As you know from experience, some unexpected data can cause problems for data analysis. We often use filtering to address that issue.

a. Earlier, you wrote a procedure, (most-democratic fname), that extracted the five most Democratic counties according to some metric. Document and write a similar procedure, (most-libertarian fname) taht finds the five most Libertarian counties using the metric of “ratio of active Libertarian registrations to total active registrations”. Your procedure should return a list in which each entry is a list containing the date, the county, and the ratio. You will run this procedure on iowa-voter-registration-2018-02.csv.

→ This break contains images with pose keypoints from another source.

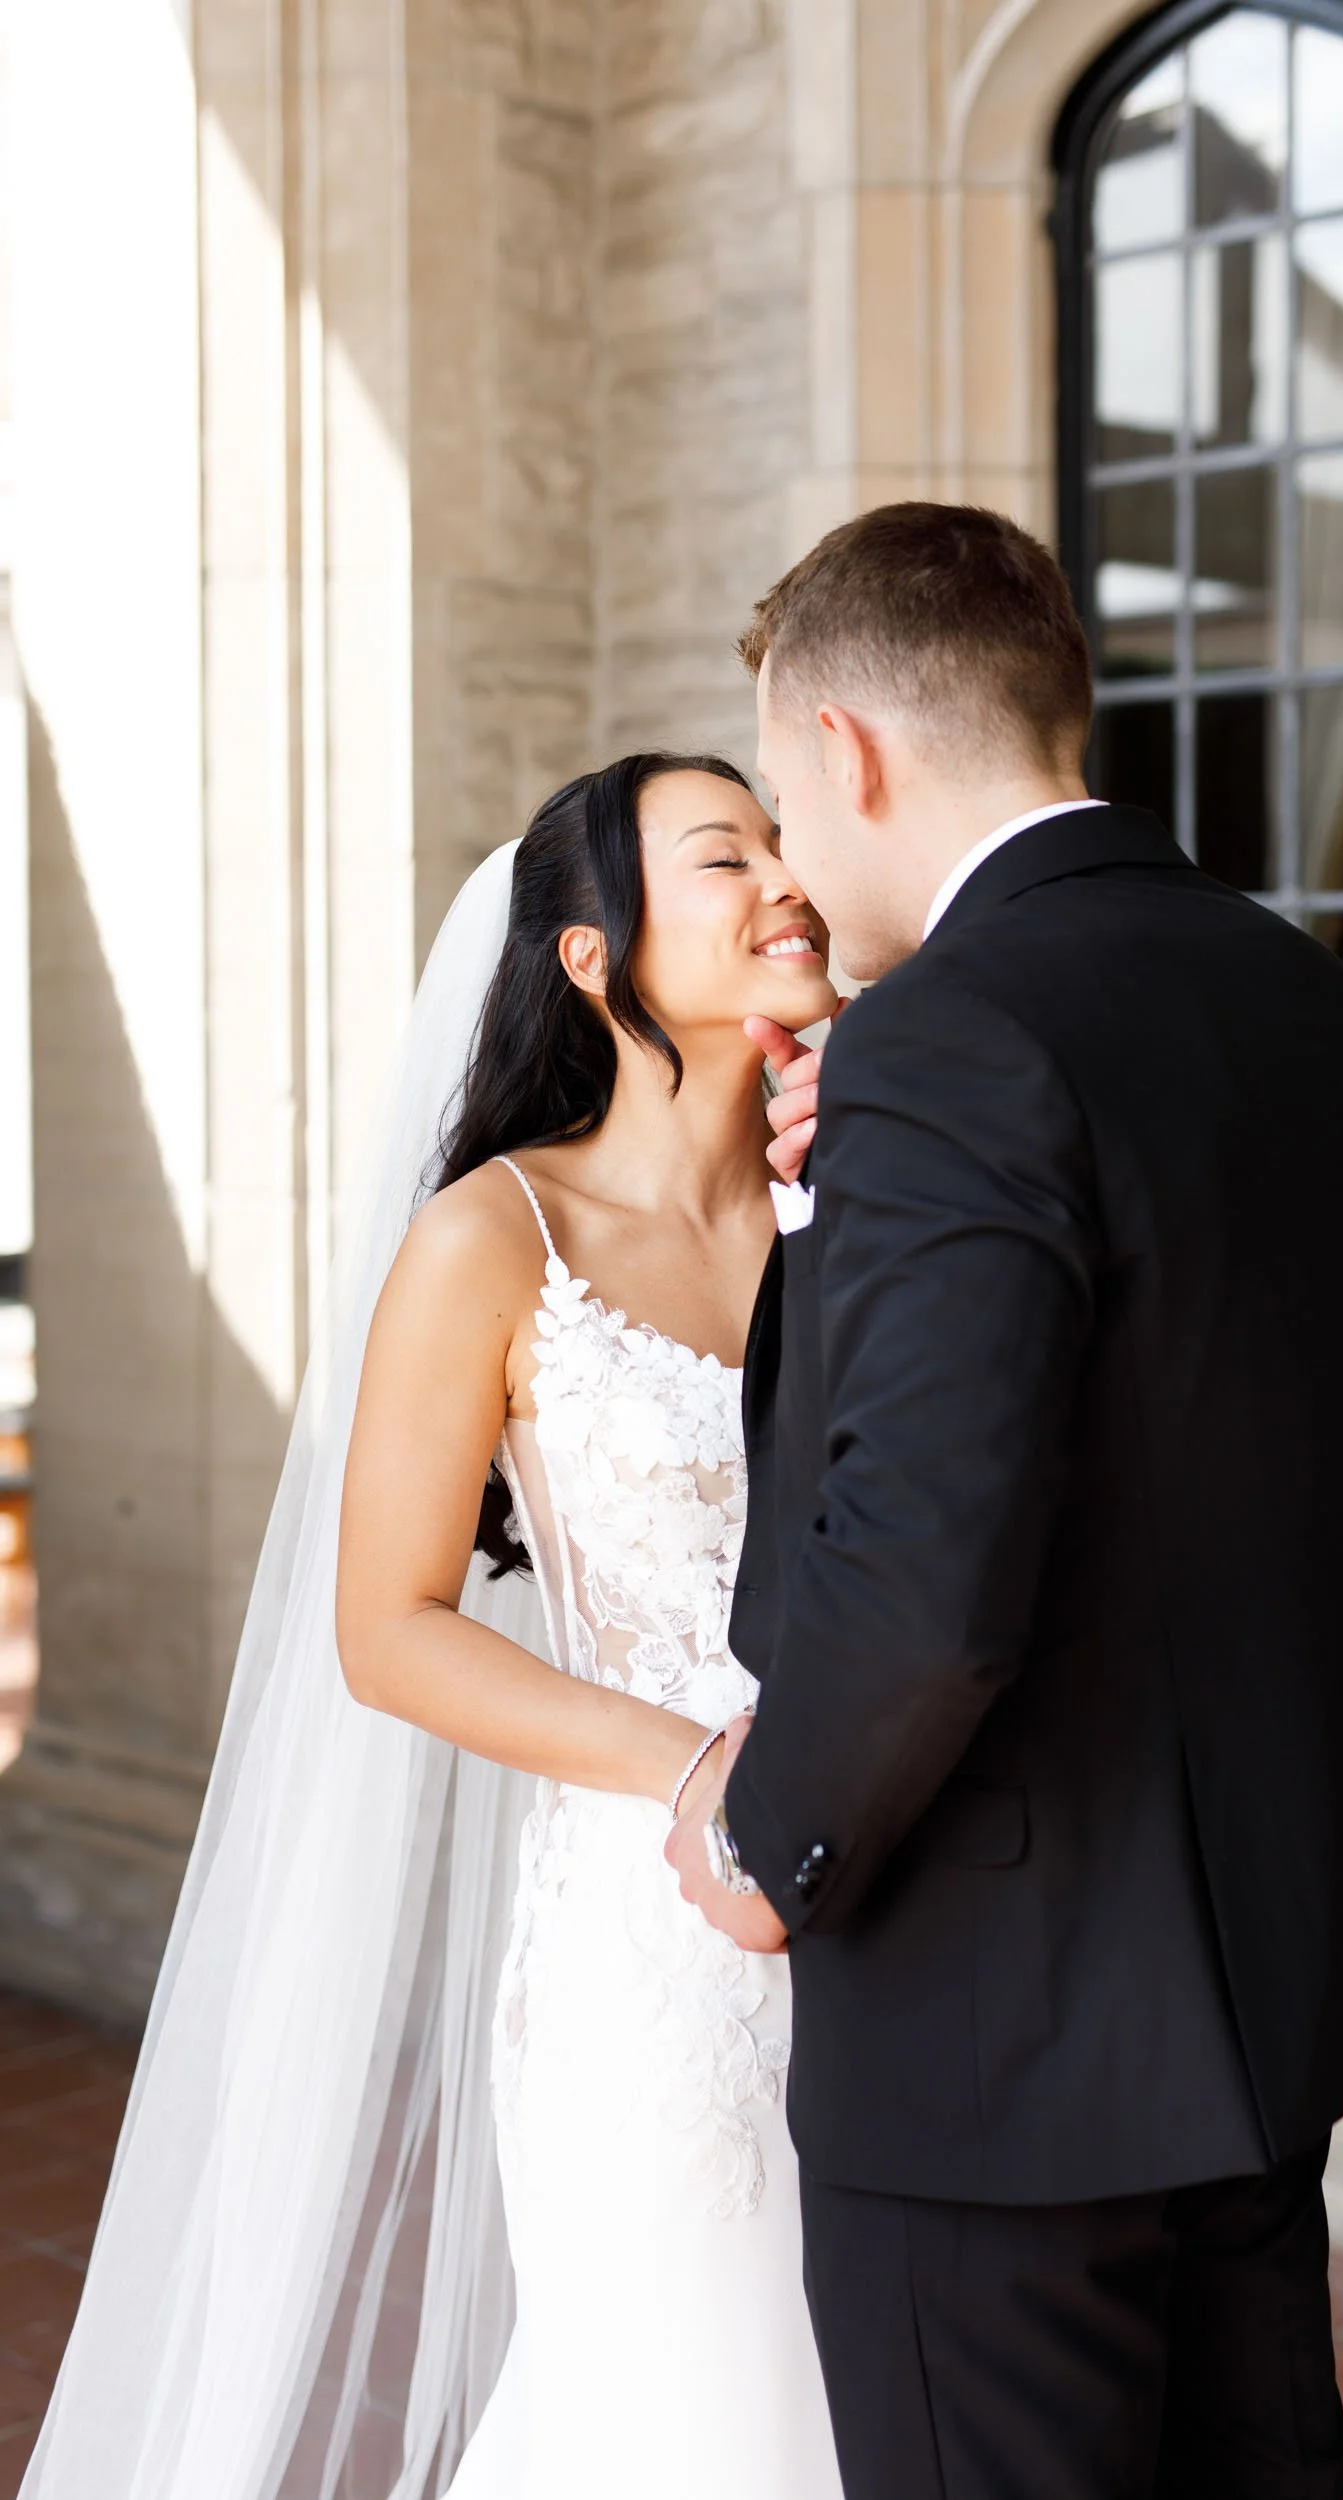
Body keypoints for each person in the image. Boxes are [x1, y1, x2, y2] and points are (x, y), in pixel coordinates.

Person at [670, 502, 1343, 2500]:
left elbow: (921, 1566)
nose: (789, 853)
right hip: (1259, 1962)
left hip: (1000, 2024)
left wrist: (769, 1833)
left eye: (783, 792)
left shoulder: (955, 1041)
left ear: (849, 752)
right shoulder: (1309, 1006)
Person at [20, 754, 844, 2500]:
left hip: (887, 1919)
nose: (787, 879)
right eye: (725, 858)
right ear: (592, 955)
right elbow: (388, 1628)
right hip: (650, 1951)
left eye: (783, 843)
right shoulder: (495, 1236)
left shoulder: (843, 1211)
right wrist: (699, 1770)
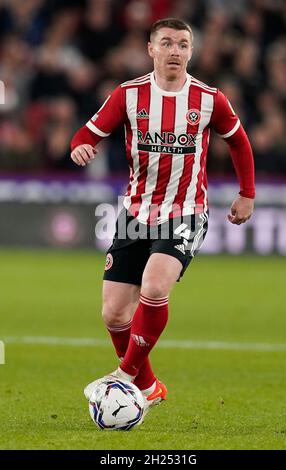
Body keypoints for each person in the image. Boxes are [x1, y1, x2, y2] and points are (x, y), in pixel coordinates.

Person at [70, 18, 255, 421]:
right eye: (167, 43)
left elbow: (238, 141)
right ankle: (149, 386)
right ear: (150, 49)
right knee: (114, 313)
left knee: (154, 287)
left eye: (183, 44)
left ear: (192, 51)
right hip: (135, 213)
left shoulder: (209, 99)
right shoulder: (128, 95)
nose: (175, 50)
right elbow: (86, 134)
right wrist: (81, 148)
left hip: (186, 211)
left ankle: (123, 377)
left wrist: (247, 193)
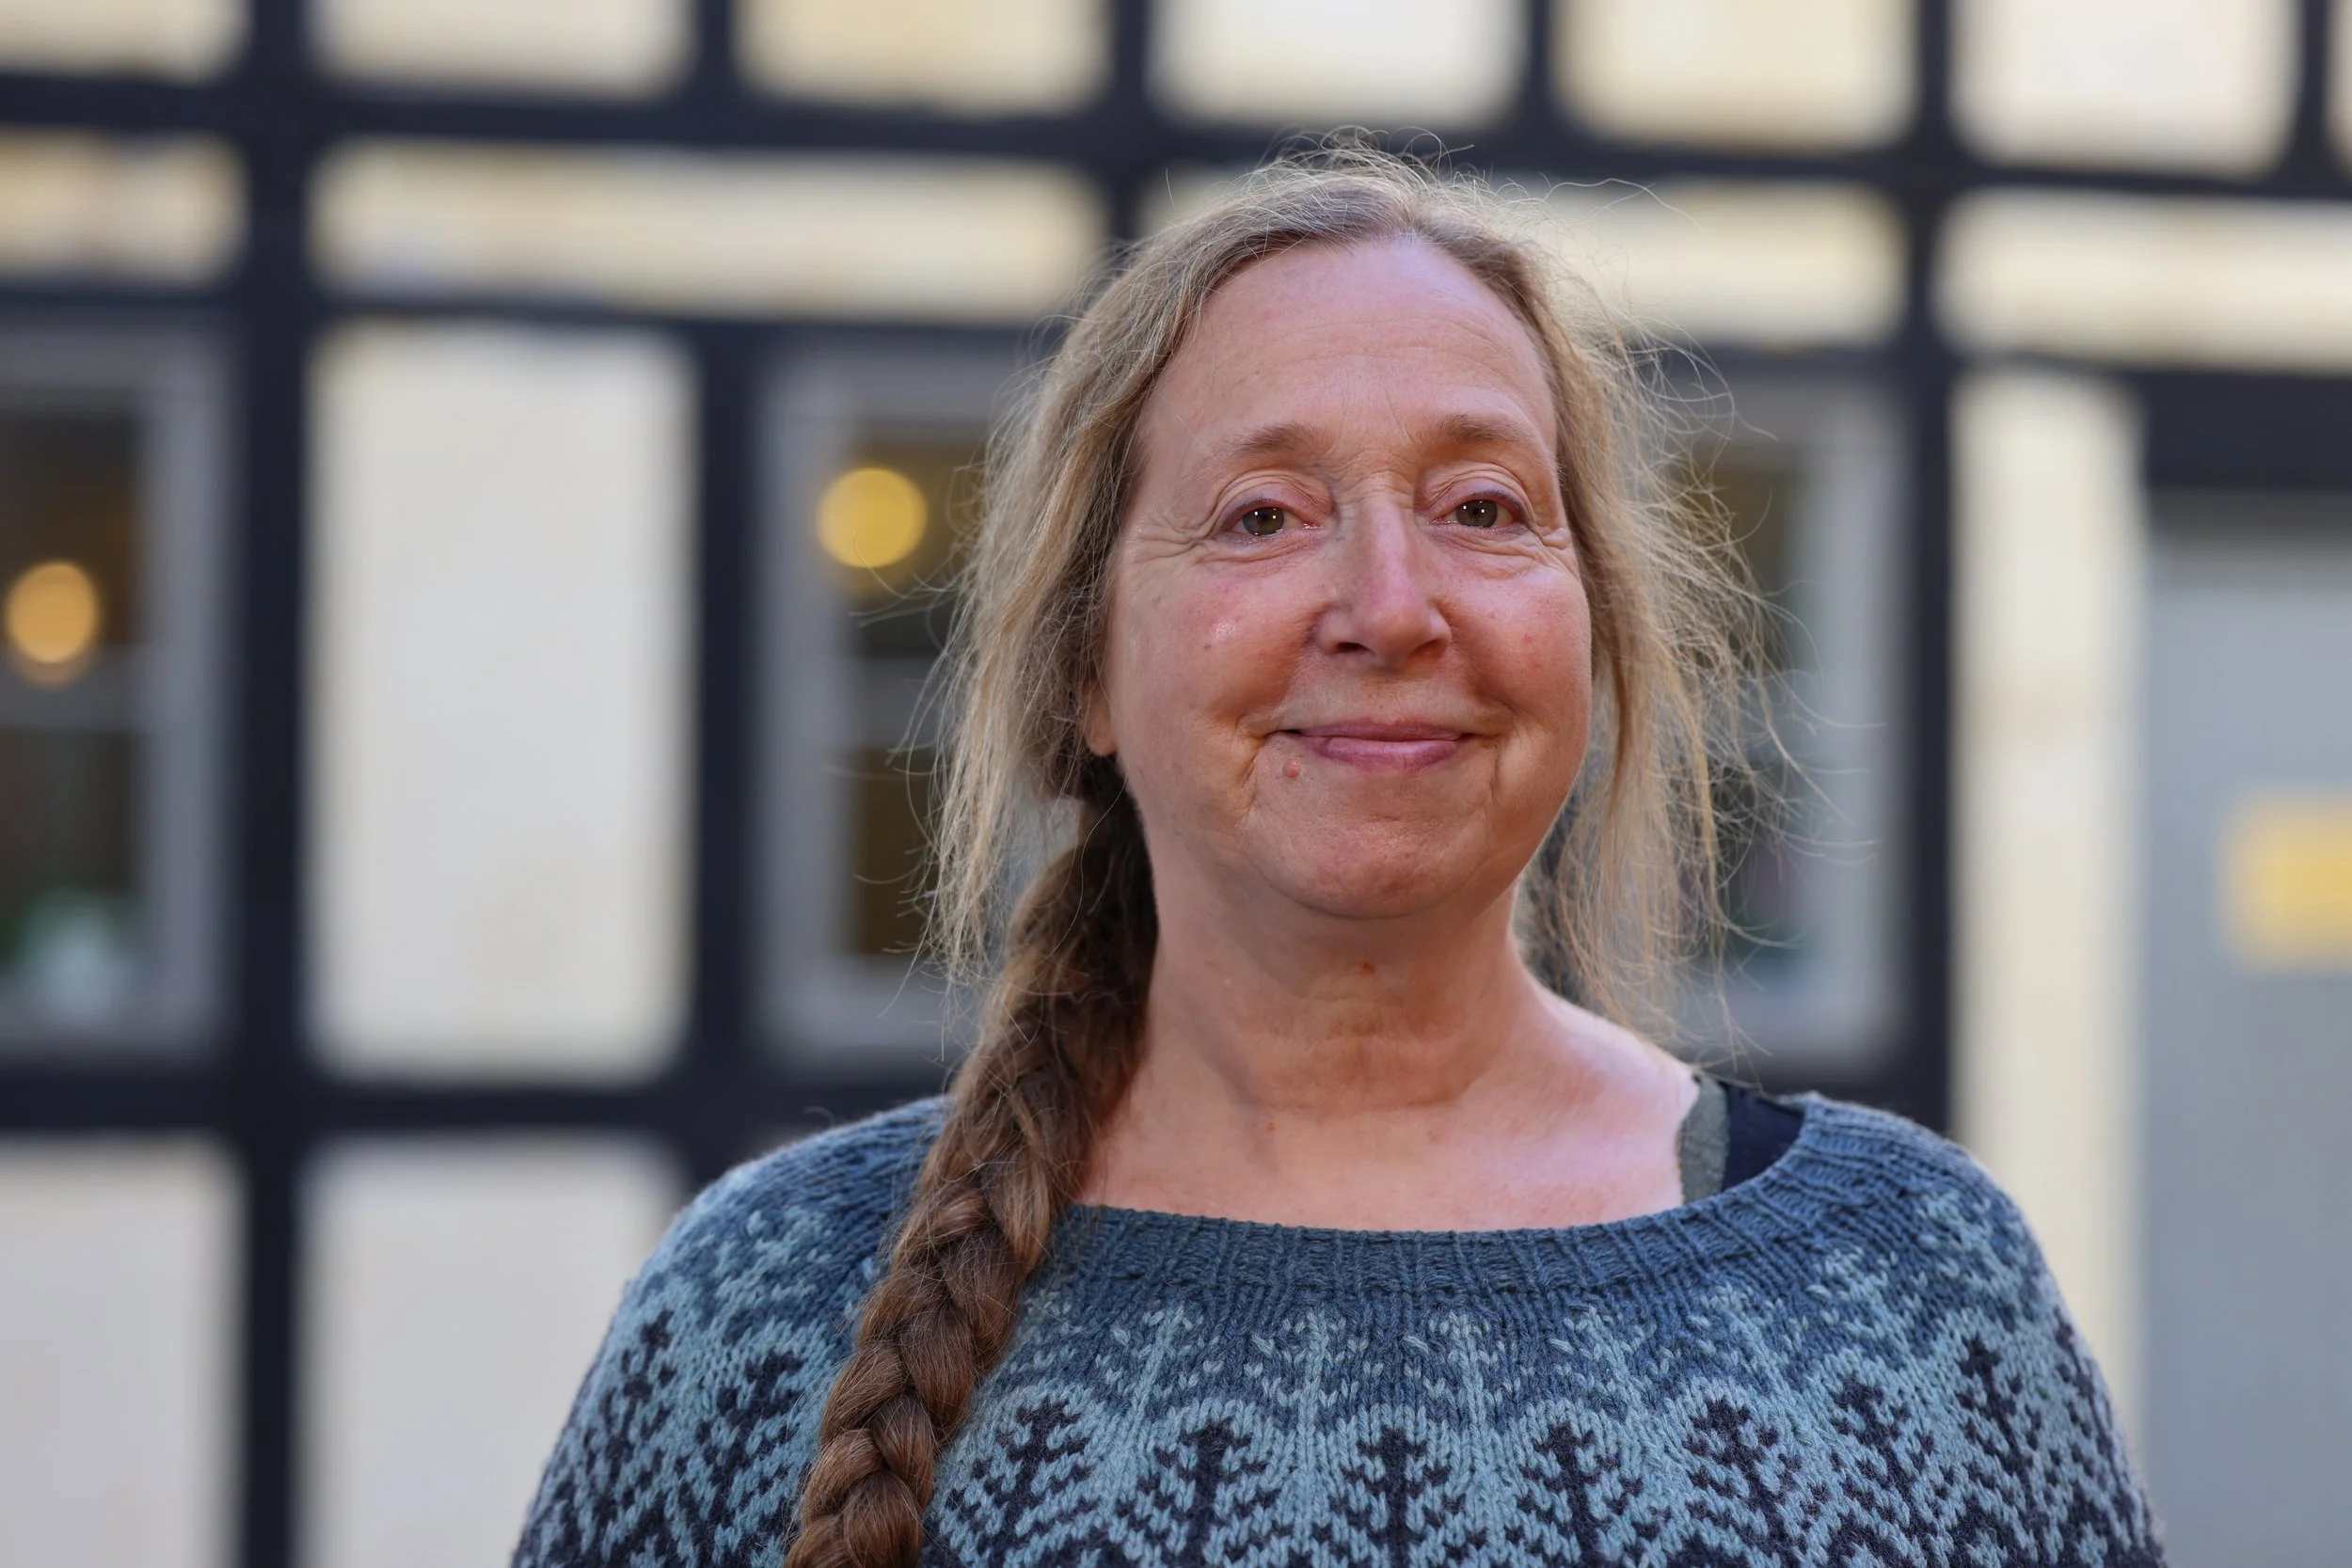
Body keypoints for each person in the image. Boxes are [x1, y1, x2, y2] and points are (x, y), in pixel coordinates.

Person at [513, 151, 2163, 1568]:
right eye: (1263, 514)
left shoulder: (1911, 1290)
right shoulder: (758, 1316)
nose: (1390, 605)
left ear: (1593, 633)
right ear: (1087, 670)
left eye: (1484, 507)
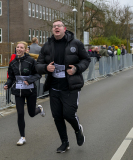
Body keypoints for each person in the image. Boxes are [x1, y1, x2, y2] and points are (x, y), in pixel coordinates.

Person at [36, 19, 90, 153]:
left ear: (64, 28)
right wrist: (45, 67)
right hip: (54, 87)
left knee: (69, 114)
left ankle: (78, 130)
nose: (56, 28)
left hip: (71, 86)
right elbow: (38, 64)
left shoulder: (76, 43)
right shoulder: (47, 45)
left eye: (59, 26)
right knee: (57, 116)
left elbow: (86, 59)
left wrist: (77, 68)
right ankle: (64, 143)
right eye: (54, 26)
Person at [4, 41, 45, 146]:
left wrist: (30, 80)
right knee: (20, 114)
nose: (19, 49)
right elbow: (11, 77)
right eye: (17, 47)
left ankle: (39, 109)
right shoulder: (13, 62)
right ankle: (22, 137)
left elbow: (38, 74)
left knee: (31, 113)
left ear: (26, 50)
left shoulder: (31, 61)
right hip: (18, 92)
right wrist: (7, 84)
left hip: (30, 91)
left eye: (21, 47)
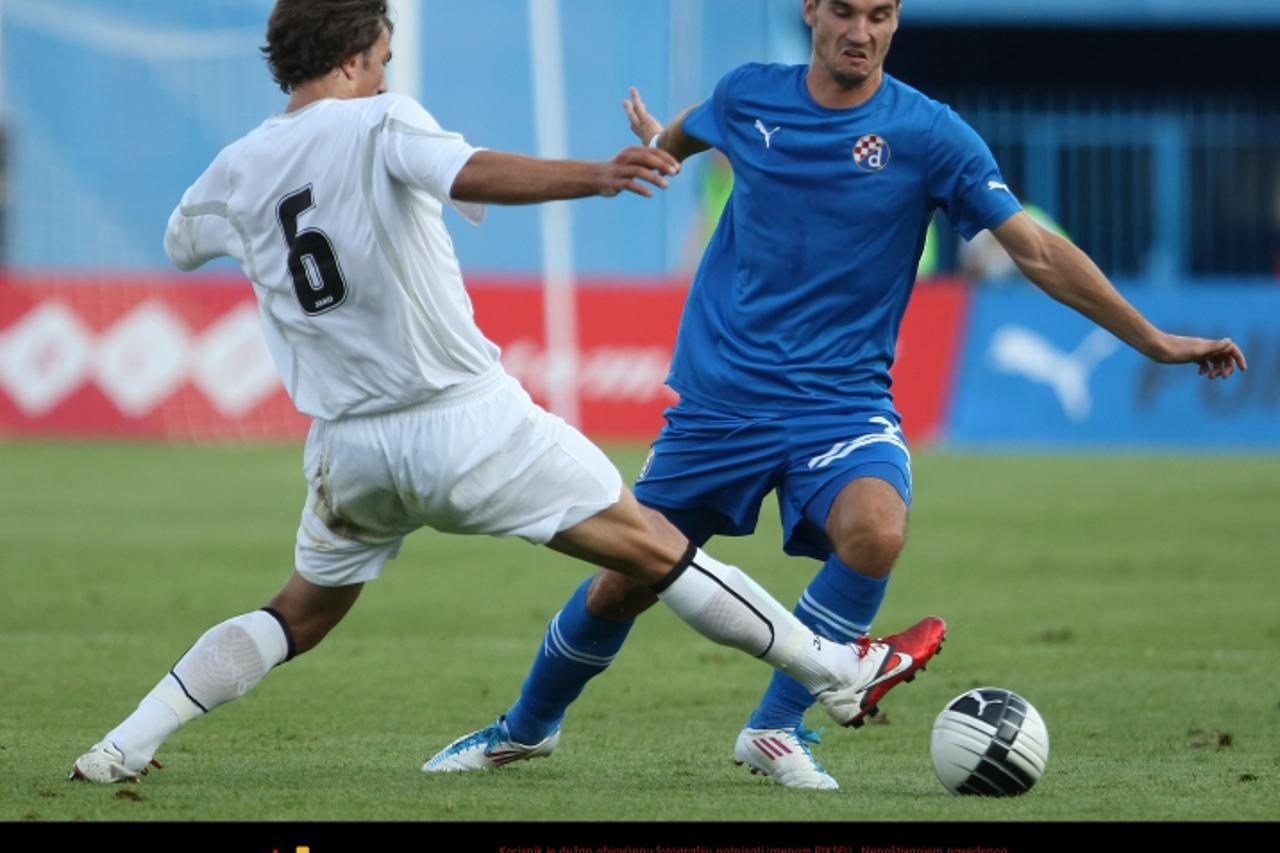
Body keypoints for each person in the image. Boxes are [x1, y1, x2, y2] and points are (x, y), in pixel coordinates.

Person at [68, 0, 949, 785]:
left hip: (349, 450)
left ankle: (124, 744)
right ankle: (837, 671)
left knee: (298, 611)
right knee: (655, 549)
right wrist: (596, 175)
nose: (383, 75)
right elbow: (472, 170)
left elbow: (185, 241)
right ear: (349, 63)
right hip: (462, 421)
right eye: (378, 59)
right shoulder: (379, 123)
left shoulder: (235, 169)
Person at [425, 0, 1246, 790]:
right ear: (811, 11)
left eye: (881, 15)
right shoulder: (751, 93)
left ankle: (778, 726)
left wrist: (1157, 340)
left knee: (877, 529)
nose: (863, 32)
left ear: (897, 21)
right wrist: (662, 147)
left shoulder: (931, 133)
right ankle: (526, 727)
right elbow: (696, 124)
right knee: (623, 579)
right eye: (847, 12)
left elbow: (1032, 250)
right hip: (722, 399)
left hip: (842, 403)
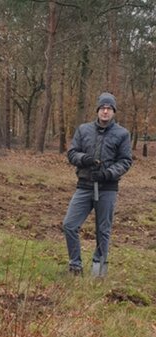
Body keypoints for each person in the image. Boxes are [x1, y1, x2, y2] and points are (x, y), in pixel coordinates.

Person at [63, 92, 132, 277]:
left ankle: (98, 268)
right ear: (98, 110)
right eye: (103, 108)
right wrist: (85, 159)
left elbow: (125, 161)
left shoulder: (122, 134)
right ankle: (75, 265)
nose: (105, 111)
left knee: (103, 230)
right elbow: (72, 153)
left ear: (114, 112)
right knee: (69, 224)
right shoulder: (83, 130)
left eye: (109, 108)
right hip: (84, 185)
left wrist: (108, 173)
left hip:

b. Document and write a procedure, (most-active-other fname), that finds the five counties that have the highest ratio of active “Other” registrations to inactive “Other” registrations

Problem 5: Searching for words

Topics: Files, Lists, Strings

Write a procedure (file-find str filename) that finds all the occurrences of the string str in the file filename. The return value of file-find should be a table whose entries correspond to lines that contain the given string. Each entry of the table should contain the line number in the file and the actual string of the corresponding line. For example,

> (define file "/home/username/Desktop/us-zip-codes.txt")
> (file-find "Zip" file)
'((1 "US Zip Codes ")
  (4 "Zip codes and other information of cities in the US.")
  (8 "* 0: Zip code"))
> (file-find "Cleanup" file)
'((17 "Cleanup by Samuel A. Rebelsky on 2017-09-11: Removed quotation marks from")
  (20 "Cleanup by Samuel A. Rebelsky on 2017-09-12: \"Federated States of Micro\""))
> (file-find "curmudgeon" file)
'()

Hint: There is a procedure built-in to Scheme called string-contains? that may be helpful for this problem.

Evaluation

We will primarily evaluate your work on correctness (does your code compute what it’s supposed to and are your procedure descriptions accurate); clarity (is it easy to tell what your code does and how it achieves its results; is your writing clear and free of jargon); and concision (have you kept your work short and clean, rather than long and rambly).